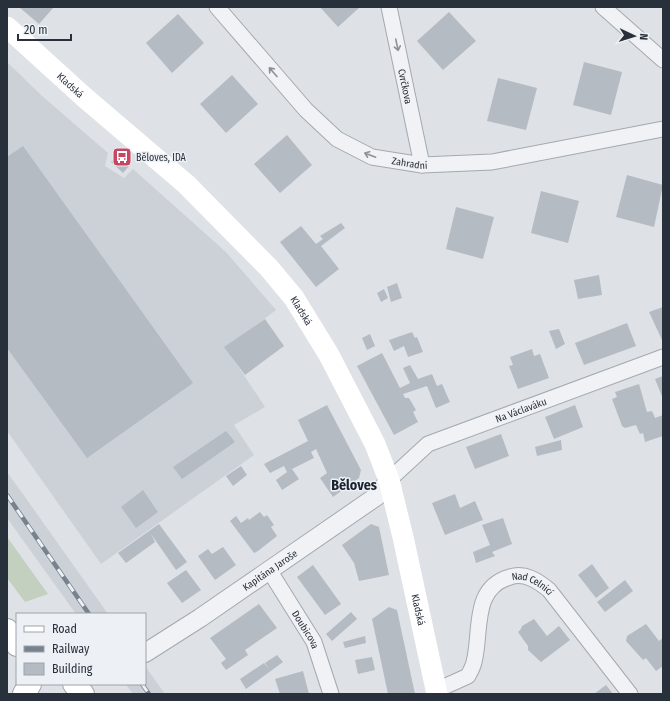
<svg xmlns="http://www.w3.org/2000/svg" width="670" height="701" font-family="'Fira Sans Condensed',sans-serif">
<rect width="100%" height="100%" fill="#dee2e6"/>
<g fill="#ccd1d8">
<path d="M7 62 41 95 108 153 105 166 124 178 133 169 226 252 276 310 226 348 265 407 234 425 254 455 101 564 7 431Z"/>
<path d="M7 472 25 497 108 614H76L7 518Z"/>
<path d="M145 666 165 694H133L127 686 126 684H145Z"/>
</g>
<path fill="#c4d0bf" d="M7 537 48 594 25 602 7 578Z"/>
<g fill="#b5bbc3">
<path d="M19 7H54L39 24Z"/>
<path d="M320 7H360L338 27Z"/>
<path d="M449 12 476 41 443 70 417 41Z"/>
<path d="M178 14 204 43 172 73 146 43Z"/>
<path d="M584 62 622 72 611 115 573 105Z"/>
<path d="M232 75 258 104 226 133 200 104Z"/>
<path d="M498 78 537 88 526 130 487 121Z"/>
<path d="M287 135 312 165 280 193 254 164Z"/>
<path d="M23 146 193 383 87 458 7 348V157Z"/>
<path d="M116 156 129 166 123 173 111 162Z"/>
<path d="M627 175 663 185 654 227 616 217Z"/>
<path d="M541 191 579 201 568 243 531 233Z"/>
<path d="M456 207 494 217 483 259 446 249Z"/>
<path d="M341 223 345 228 321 246 339 269 316 287 280 242 301 226 316 244 323 239 320 236Z"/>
<path d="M599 275 602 295 578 299 574 280Z"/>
<path d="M397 283 402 298 391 302 387 287Z"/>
<path d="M384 289 388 298 381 302 377 293Z"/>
<path d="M663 307V339L662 340 649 312Z"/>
<path d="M265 319 284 346 245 375 224 347Z"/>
<path d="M627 323 636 346 584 365 575 343Z"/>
<path d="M559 329 565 344 556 349 549 331Z"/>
<path d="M412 332 415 338 417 337 423 352 408 357 404 346 394 351 389 340Z"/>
<path d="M370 334 375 346 367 350 362 338Z"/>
<path d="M532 349 534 356 540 354 549 378 518 389 509 366 513 365 510 357Z"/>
<path d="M382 353 400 388 410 383 403 368 410 365 418 379 432 374 437 386 442 384 450 402 436 408 427 386 403 394 405 398H409L416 410 413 412 418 422 394 435 357 366Z"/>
<path d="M663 376V399L655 379Z"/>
<path d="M639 384 647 412 652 411 655 418 663 415V436L645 442 643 433 640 434 636 425 625 428 622 426 612 399 617 397 615 392Z"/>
<path d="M327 405 361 470 359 478 333 497 320 478 327 473 316 449 311 452 314 458 292 469 299 479 282 490 276 480 287 472 284 466 270 473 264 464 308 441 298 420Z"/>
<path d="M575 405 583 427 554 439 545 417Z"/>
<path d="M226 431 235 442 182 479 173 467Z"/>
<path d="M501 434 509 456 475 469 466 447Z"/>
<path d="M561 440 562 450 537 456 535 447Z"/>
<path d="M241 466 247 475 233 486 226 476Z"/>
<path d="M143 490 158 512 136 528 121 507Z"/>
<path d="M455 494 460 508 475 501 483 520 445 535 432 503Z"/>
<path d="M260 512 264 517 267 515 274 525 271 527 277 536 258 551 254 553 230 521 236 516 241 523 248 518 249 520Z"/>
<path d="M503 518 512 544 492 552 495 556 476 563 473 552 490 545 482 525Z"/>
<path d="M159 524 187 562 176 570 151 534 155 542 126 563 118 553Z"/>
<path d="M371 524 379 527 389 575 359 581 354 563 342 545Z"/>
<path d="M223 547 236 565 215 580 198 556 208 549 212 554Z"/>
<path d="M592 564 609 588 596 598 578 575Z"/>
<path d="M313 565 341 604 325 615 297 577Z"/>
<path d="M186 570 201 590 182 603 167 583Z"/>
<path d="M625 580 633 591 605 612 597 602Z"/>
<path d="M259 604 277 628 245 650 248 655 226 670 221 663 226 659 210 638Z"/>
<path d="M389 607 397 610 415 694H388L372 619Z"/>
<path d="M351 612 357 619 332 641 326 634Z"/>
<path d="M534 619 547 636 559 626 570 640 541 662 528 650V646L518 632 521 629 522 626Z"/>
<path d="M646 624 659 641 663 638V666L656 671 646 658 643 660 626 641 627 636Z"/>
<path d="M365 636 366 643 345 648 343 642Z"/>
<path d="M277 655 283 662 246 689 240 679 264 663 269 669 265 663Z"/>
<path d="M372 657 375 670 358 674 355 660Z"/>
<path d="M303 671 309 694H280L275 679Z"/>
<path d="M606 685 613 694H594Z"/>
</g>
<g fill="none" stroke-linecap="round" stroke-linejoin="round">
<defs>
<g id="minor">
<path id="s1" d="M217 7 306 110 337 139 372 157 422 165 492 162 663 129"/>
<path id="s2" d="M389 7 422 165"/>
<path d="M603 7 663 60"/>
<path id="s3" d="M389 480 428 444 663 357"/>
<path id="s4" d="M269 570 314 642 331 694"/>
<path id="s5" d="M437 690 468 676C470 672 473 667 474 662 482 632 471 588 510 577 525 572 538 581 549 590L630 694"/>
</g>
<g id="tertiary">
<path id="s6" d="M145 653 200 618 377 496 389 480"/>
</g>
<g id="primary">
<path d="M7 630 17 645"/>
<path d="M74 684 83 694"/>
<path d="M24 694 30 684"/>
</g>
</defs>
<use href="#minor" stroke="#a4a9b0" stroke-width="17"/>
<use href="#tertiary" stroke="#a4a9b0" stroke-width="20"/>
<use href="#primary" stroke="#9da7b1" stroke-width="24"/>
<use href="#minor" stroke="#f0f2f5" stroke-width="15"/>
<use href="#tertiary" stroke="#f0f2f5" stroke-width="18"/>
<path stroke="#fff" stroke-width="21" id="s7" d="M7 27 84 97 186 184 269 268 294 298 329 355 375 444 389 480 403 537 437 694"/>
<use href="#primary" stroke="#fff" stroke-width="22"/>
<defs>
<g id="rail">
<path d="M7 495 89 614"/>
<path d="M142 684 149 694"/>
</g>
</defs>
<use href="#rail" stroke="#78828f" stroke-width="4.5"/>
<use href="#rail" stroke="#edf0f4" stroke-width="3" stroke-dasharray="9" stroke-linecap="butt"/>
</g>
<defs><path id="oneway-shaft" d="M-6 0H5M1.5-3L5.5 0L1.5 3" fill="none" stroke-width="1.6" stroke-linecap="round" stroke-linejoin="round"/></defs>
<g stroke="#8c9198">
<use href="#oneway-shaft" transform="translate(397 45) rotate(78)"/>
<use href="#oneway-shaft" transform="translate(273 72) rotate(-131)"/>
<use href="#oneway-shaft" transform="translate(370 155) rotate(-159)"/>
</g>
<defs>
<symbol id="bus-square" viewBox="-11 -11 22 22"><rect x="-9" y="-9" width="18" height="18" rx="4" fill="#c74762" stroke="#edf0f4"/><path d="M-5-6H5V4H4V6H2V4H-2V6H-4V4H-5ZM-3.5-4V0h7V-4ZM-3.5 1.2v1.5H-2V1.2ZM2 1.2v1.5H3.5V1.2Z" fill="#fff"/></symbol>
</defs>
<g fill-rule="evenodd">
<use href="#bus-square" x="111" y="146" width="22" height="22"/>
</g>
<g text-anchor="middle" stroke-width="3" stroke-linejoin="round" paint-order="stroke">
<g font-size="10" fill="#28303c" stroke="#edf0f4">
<text dy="4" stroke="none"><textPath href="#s7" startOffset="86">Kladská</textPath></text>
<text dy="4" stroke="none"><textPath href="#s2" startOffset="81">Cvrčkova</textPath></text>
<text dy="4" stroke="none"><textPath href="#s1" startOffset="256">Zahradní</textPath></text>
<text dy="4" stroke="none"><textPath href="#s7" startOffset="410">Kladská</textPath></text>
<text dy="4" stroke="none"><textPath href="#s3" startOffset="152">Na Václaváku</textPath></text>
<text dy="4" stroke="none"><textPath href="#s6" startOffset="150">Kapitána Jaroše</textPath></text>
<text dy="4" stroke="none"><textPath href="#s5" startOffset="173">Nad Celnicí</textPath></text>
<text dy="4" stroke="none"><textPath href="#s7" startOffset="734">Kladská</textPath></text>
<text dy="4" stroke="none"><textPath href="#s4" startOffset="70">Doubicova</textPath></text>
</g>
<g font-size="10" fill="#28303c" stroke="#edf0f4" text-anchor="start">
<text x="136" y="161">Běloves, IDA</text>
</g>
<g font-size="14" font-weight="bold" fill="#1a222d" stroke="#edf0f4">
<text x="354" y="490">Běloves</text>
</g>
</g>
<rect width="670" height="701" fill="none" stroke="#28303c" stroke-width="16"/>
<rect x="16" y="613" width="130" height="72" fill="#edf0f4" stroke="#9ea3aa"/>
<rect x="24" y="626" width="20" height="6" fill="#ffffff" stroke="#9ea3aa"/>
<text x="52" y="633" font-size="12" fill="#28303c">Road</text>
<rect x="24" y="646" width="20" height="6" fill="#78828f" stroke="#9ea3aa"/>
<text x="52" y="653" font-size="12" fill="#28303c">Railway</text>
<rect x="24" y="663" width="20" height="12" fill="#b5bbc3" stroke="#9ea3aa"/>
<text x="52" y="673" font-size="12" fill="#28303c">Building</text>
<g transform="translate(634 36) rotate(94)" stroke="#edf0f4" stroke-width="3" paint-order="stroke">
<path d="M0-3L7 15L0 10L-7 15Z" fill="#28303c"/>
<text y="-6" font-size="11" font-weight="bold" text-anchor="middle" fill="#28303c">N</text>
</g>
<path d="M18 34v6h53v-6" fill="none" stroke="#28303c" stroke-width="2"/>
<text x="24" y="34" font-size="12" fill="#28303c" stroke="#edf0f4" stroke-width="3" paint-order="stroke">20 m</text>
</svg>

******

PROBLEM REQUIREMENTS — Please report every line of the listing that contains the string "middle".

WRITTEN RESPONSE —
<g text-anchor="middle" stroke-width="3" stroke-linejoin="round" paint-order="stroke">
<text y="-6" font-size="11" font-weight="bold" text-anchor="middle" fill="#28303c">N</text>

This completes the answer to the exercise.